Aims/hypothesis: Hypoglycaemia is associated with heart rate-corrected QT (QTc) interval lengthening on the ECG; this may be important in the pathogenesis of sudden overnight death in young people with diabetes. Since hypoglycaemic QTc lengthening appears to be mediated through the sympathoadrenal response, we tested the hypothesis that beta1-blockade will prevent these changes in type 1 diabetic patients and so provide a potential therapeutic intervention.
Methods: We studied eight type 1 diabetic adults without cardiovascular or renal complications.
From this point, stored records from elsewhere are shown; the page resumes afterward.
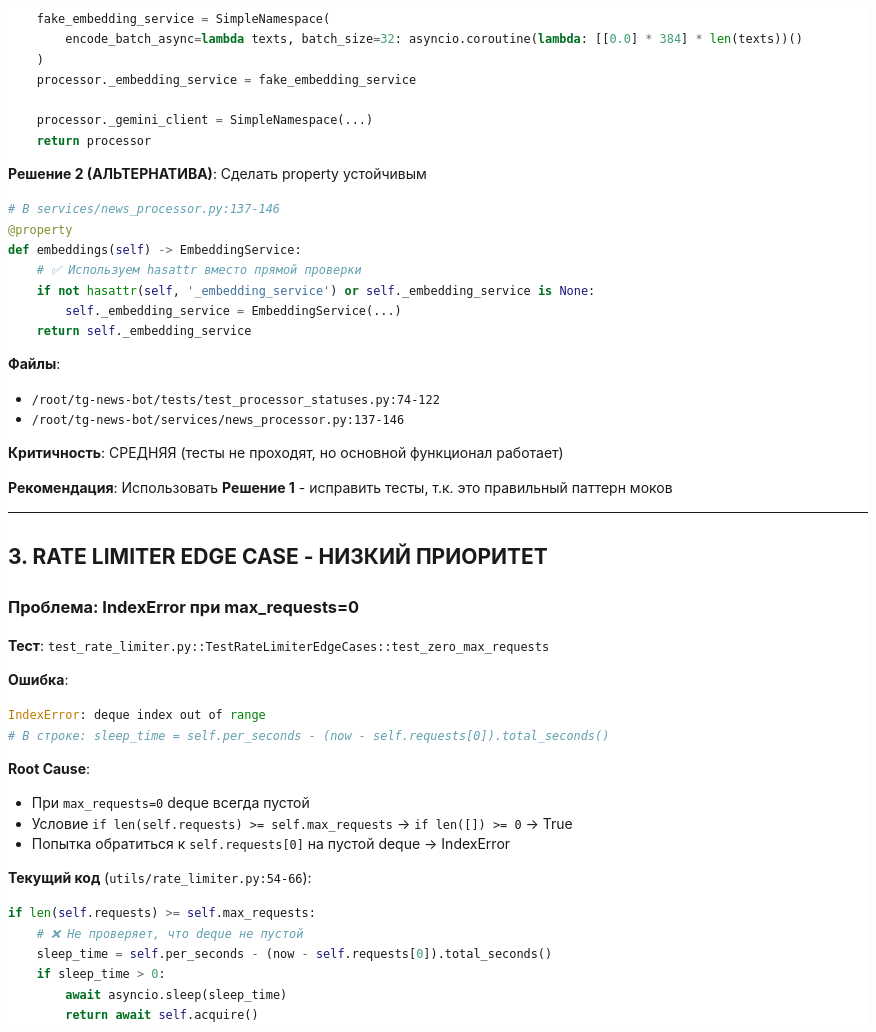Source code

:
 ```python
    fake_embedding_service = SimpleNamespace(
        encode_batch_async=lambda texts, batch_size=32: asyncio.coroutine(lambda: [[0.0] * 384] * len(texts))()
    )
    processor._embedding_service = fake_embedding_service

    processor._gemini_client = SimpleNamespace(...)
    return processor
```

**Решение 2 (АЛЬТЕРНАТИВА)**: Сделать property устойчивым
```python
# В services/news_processor.py:137-146
@property
def embeddings(self) -> EmbeddingService:
    # ✅ Используем hasattr вместо прямой проверки
    if not hasattr(self, '_embedding_service') or self._embedding_service is None:
        self._embedding_service = EmbeddingService(...)
    return self._embedding_service
```

**Файлы**:
- `/root/tg-news-bot/tests/test_processor_statuses.py:74-122`
- `/root/tg-news-bot/services/news_processor.py:137-146`

**Критичность**: СРЕДНЯЯ (тесты не проходят, но основной функционал работает)

**Рекомендация**: Использовать **Решение 1** - исправить тесты, т.к. это правильный паттерн моков

---

## 3. RATE LIMITER EDGE CASE - НИЗКИЙ ПРИОРИТЕТ

### Проблема: IndexError при max_requests=0
**Тест**: `test_rate_limiter.py::TestRateLimiterEdgeCases::test_zero_max_requests`

**Ошибка**:
```python
IndexError: deque index out of range
# В строке: sleep_time = self.per_seconds - (now - self.requests[0]).total_seconds()
```

**Root Cause**:
- При `max_requests=0` deque всегда пустой
- Условие `if len(self.requests) >= self.max_requests` → `if len([]) >= 0` → True
- Попытка обратиться к `self.requests[0]` на пустой deque → IndexError

**Текущий код** (`utils/rate_limiter.py:54-66`):
```python
if len(self.requests) >= self.max_requests:
    # ❌ Не проверяет, что deque не пустой
    sleep_time = self.per_seconds - (now - self.requests[0]).total_seconds()
    if sleep_time > 0:
        await asyncio.sleep(sleep_time)
        return await self.acquire()
```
Similar hypoglycaemic clamp studies were performed on two occasions, at least 4 weeks apart, but immediately before one visit subjects received atenolol 100 mg daily for 7 days. Following a 60-min euglycaemic (5 mmol/l) period, blood glucose was lowered over 30 min to 2.5 mmol/l, and held for 60 min. High-resolution ECG was recorded at baseline and at 0, 30 and 60 min during each glycaemic plateau. QT interval was measured using a semiautomated tangent method and QTc was derived from QT using the Fridericia formula.
Results: Mean (SD) baseline QTc was similar at both visits: control 391 (30) ms, post-atenolol 386 (34) ms; (p=0.33). Without atenolol pretreatment, QTc lengthened during hypoglycaemia to a maximum of 448 (34) ms (p<0.001). On atenolol, QTc lengthening was significantly reduced (peak QTc 413 (27) ms; p=0.004 vs control visit).
Conclusions/interpretation: Hypoglycaemic QTc lengthening is blunted by atenolol in patients with type 1 diabetes. Selective beta1-blockade may help prevent sudden death, if we can identify those at high risk.